Abstract: Background. Global illumination is not trivial to compute in real-time computer graphics. One approximate solution is to distribute virtual light sources from a primary light, to then apply direct light calculations to said virtual lights. This can effectively estimate two-bounce illumination. To mitigate artifacts, virtual lights make use of a spherical shape and utilize spherical harmonics to allow for efficient light integration. These indirect light sources are referred to as "harmonics virtual lights" (HVLs). Objectives. The objectives of this thesis are to analyze the data structures, calculations and performance of an HVL implementation in different 3D scenes. Methods. HVLs are implemented using the Vulkan API. Experiments are then performed to evaluate and optimize execution times. Furthermore, different measures are taken to ensure correctness and minimize errors wherever possible. Results. The GPU pass responsible for gathering indirect light contributions from HVLs turned into a heavy bottleneck. A number of different optimization techniques were applied to said pass and analyzed.
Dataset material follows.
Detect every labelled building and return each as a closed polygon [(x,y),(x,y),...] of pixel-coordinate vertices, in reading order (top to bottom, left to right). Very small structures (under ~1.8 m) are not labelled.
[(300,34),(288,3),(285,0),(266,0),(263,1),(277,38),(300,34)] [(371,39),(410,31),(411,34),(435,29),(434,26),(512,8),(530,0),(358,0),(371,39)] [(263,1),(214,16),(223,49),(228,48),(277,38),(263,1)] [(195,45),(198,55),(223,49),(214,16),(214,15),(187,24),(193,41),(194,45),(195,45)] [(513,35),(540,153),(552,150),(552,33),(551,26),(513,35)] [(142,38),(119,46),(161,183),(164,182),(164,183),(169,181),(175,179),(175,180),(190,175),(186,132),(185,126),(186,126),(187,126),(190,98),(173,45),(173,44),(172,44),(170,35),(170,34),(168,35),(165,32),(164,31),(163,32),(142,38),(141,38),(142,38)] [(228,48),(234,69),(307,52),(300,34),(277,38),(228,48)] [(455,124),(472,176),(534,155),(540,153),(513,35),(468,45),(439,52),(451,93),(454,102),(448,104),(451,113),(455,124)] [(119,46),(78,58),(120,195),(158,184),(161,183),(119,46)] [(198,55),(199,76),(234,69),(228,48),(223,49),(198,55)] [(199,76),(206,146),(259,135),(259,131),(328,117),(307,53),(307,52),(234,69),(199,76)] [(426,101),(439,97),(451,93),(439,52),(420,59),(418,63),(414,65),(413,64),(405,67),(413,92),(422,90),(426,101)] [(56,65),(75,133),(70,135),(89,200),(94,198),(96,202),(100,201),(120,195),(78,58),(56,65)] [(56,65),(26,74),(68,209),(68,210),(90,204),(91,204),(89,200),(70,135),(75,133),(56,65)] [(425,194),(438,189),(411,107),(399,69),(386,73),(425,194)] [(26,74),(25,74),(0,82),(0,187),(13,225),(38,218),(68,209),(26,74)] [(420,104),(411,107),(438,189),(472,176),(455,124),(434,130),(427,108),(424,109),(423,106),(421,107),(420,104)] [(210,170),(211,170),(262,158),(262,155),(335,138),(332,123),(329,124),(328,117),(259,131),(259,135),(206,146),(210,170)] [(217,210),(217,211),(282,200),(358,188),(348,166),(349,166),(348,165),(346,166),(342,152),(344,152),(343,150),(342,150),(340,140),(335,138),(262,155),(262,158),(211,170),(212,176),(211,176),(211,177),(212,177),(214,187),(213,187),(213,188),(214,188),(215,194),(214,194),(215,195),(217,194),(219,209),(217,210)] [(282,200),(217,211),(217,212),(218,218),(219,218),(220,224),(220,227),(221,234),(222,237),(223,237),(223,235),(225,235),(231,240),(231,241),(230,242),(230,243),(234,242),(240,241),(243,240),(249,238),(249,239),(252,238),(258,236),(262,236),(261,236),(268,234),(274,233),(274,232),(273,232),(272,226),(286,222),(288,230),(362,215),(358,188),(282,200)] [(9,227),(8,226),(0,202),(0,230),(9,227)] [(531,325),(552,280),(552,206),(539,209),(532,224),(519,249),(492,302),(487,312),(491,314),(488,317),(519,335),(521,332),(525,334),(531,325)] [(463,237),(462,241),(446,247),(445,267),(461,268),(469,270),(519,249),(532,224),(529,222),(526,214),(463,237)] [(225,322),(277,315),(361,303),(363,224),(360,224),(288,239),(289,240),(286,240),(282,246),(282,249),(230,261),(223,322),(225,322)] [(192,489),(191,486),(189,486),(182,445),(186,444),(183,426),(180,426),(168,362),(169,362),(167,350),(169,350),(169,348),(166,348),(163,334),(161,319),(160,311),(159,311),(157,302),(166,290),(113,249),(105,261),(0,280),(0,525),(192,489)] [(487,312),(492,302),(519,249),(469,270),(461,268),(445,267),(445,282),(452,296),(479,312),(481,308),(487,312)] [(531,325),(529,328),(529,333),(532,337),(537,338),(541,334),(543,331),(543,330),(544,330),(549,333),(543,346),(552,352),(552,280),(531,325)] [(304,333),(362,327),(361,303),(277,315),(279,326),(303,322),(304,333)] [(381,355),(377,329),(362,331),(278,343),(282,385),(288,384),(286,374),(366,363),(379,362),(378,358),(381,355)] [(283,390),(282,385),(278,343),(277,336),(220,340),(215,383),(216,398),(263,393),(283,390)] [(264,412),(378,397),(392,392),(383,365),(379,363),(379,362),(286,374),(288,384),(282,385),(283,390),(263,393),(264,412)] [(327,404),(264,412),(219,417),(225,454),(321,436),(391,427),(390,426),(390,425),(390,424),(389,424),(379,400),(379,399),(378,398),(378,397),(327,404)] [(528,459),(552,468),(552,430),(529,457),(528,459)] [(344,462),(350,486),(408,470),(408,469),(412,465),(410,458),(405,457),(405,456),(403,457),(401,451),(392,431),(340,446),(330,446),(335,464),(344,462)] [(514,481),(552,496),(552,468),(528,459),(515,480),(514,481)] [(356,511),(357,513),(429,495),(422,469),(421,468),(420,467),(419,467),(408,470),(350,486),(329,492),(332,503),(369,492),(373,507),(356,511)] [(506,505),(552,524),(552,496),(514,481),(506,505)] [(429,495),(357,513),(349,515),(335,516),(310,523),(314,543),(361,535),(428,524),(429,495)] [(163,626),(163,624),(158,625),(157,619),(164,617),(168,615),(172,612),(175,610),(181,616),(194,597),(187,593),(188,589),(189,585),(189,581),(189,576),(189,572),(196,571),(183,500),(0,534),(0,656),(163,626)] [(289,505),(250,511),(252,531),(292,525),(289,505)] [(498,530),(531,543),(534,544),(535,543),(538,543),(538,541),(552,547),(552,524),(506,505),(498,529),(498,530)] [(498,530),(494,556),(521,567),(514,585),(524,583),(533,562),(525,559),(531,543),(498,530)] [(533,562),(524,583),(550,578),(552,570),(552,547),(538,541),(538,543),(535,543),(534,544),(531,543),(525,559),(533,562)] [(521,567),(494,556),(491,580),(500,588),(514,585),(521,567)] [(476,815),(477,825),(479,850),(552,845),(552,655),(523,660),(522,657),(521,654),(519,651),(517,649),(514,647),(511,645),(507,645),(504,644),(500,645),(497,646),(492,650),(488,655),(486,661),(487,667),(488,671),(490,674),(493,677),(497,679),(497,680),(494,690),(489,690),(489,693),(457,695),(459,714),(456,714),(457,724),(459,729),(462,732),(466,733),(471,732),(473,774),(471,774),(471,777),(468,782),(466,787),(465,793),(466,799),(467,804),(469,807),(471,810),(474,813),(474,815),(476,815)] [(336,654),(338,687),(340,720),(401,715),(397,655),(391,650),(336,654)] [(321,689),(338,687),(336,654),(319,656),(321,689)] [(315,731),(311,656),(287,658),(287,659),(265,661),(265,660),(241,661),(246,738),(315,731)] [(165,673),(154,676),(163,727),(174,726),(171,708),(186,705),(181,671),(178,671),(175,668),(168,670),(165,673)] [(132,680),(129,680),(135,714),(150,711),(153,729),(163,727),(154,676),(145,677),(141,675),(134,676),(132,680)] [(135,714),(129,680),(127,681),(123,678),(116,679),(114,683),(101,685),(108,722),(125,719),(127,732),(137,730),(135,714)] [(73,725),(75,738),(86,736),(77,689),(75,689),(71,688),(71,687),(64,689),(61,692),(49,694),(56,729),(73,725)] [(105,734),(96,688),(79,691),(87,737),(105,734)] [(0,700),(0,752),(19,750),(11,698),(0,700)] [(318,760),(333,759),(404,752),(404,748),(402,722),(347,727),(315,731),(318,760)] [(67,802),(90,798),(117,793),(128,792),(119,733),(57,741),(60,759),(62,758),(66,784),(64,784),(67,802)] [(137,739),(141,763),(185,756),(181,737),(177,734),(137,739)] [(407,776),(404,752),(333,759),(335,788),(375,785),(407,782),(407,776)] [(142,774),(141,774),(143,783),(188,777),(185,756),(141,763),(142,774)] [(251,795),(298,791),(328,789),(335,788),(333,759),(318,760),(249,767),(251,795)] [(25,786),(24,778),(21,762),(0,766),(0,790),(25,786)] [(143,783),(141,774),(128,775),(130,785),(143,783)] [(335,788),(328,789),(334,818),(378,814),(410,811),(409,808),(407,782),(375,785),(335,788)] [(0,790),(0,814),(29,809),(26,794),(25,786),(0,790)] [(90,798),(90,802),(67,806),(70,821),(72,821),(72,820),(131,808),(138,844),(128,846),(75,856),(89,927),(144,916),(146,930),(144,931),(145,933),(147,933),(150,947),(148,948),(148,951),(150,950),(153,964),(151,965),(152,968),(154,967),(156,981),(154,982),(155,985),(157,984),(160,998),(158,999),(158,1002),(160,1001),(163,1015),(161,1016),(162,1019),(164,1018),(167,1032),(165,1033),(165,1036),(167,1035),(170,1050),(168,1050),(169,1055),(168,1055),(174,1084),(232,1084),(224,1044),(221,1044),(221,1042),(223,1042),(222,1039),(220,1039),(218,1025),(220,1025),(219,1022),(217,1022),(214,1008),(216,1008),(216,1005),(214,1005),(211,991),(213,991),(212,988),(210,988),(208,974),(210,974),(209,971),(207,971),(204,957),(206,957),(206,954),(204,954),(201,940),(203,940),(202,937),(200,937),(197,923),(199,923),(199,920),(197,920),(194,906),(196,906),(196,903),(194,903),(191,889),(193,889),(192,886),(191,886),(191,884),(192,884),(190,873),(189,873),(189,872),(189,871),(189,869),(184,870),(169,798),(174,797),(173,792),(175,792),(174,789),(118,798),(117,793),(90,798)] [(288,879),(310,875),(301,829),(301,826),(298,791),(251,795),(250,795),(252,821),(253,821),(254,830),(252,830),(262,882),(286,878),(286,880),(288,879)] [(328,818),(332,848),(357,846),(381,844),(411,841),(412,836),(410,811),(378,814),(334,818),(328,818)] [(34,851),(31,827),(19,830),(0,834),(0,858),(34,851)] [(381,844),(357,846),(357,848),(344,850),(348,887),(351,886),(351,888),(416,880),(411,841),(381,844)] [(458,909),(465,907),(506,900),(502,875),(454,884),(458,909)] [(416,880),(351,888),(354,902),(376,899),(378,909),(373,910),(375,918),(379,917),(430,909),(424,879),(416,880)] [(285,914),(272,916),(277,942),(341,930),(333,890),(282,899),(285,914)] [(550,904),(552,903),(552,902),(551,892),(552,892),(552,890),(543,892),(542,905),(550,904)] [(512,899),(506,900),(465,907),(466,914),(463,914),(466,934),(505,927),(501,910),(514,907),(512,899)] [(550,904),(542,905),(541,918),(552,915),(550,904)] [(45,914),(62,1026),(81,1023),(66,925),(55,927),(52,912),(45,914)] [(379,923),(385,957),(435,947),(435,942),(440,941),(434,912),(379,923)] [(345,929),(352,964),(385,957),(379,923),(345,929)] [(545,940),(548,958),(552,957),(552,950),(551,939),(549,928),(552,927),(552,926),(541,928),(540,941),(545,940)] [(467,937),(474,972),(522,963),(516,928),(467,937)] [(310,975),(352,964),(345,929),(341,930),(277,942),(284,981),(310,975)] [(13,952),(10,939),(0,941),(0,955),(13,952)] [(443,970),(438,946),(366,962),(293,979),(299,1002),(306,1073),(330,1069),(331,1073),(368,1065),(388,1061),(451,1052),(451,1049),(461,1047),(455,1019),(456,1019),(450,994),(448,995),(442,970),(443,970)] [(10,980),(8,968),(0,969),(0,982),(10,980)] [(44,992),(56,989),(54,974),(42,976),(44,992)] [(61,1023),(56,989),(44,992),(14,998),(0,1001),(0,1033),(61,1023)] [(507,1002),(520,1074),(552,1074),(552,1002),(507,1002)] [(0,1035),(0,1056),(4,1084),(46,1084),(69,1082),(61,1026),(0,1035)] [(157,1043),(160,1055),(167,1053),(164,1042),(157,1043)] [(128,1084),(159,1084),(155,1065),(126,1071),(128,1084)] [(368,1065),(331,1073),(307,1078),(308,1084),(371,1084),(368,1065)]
Seven techniques were found to have a positive effect on performance, each with varying degrees of impact on timings. No optimization compromised on input parameters, visual results or mathematical correctness. Additionally, three techniques were instead worsening performance of the implementation, despite having initial motivations for possible improvements. Conclusions. All optimization techniques with positive effects working in conjunction led to a total speedup of 46.9x in a specific use case of our implementation. There is room for further potential improvements, and a number of different techniques for future work are explained. The final source code for the implementation can be viewed in a public GitHub repository.